Menolak ”Rebranding” dalam Pemilu
Selain berpotensi membohongi pemilih, ”rebranding" dalam politik menunjukkan ketidakmauan berkompetisi di wilayah gagasan, konsep, dan ideologi.
Dalam dunia pemasaran, branding ataupun rebranding merupakan hal lumrah, bahkan menjadi semacam kewajiban. Pada banyak kasus, hal yang dikonsumsi oleh konsumen bukan lagi produk fisik berupa barang atau jasa, melainkan yang dikonsumsi adalah citra, imaji, atau brand yang sengaja dilekatkan produsen pada produk tersebut. Oleh karena itu, ketika suatu produk gagal atau tidak diterima konsumen, salah satu upaya untuk memperbaiki daya jualnya adalah dengan rebranding, mengubah citra, atau menyusun ulang penampilan.

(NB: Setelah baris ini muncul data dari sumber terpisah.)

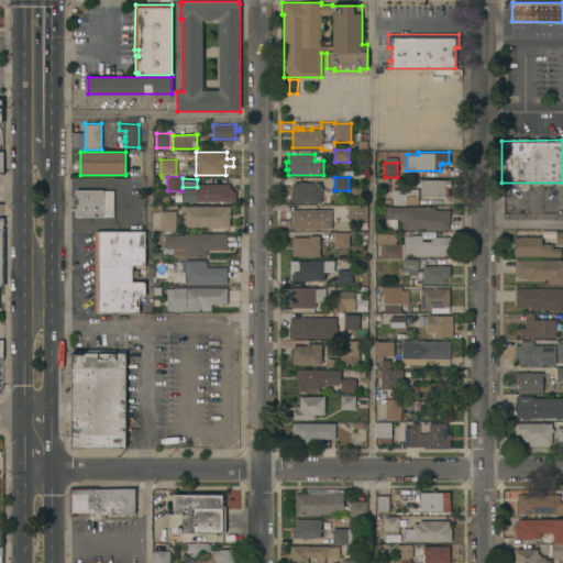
[(450,179),(450,186),(449,186),(449,196),(421,196),(421,179),(450,179)]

Dari perspektif Undang-Undang Perlindungan Konsumen (UU No 8 Tahun 1999), legalitas branding atau pencitraan yang demikian berada di wilayah abu-abu. Secara umum, pencitraan melalui iklan bukan merupakan pelanggaran hukum selama masih ”dalam batas kewajaran”, tidak manipulatif, dan disertai informasi mengenai produk secara lengkap dan jujur. Namun, batas-batas antara iklan yang wajar dan iklan yang manipulatif sulit dibuktikan secara hukum meskipun sebenarnya mudah dirasakan.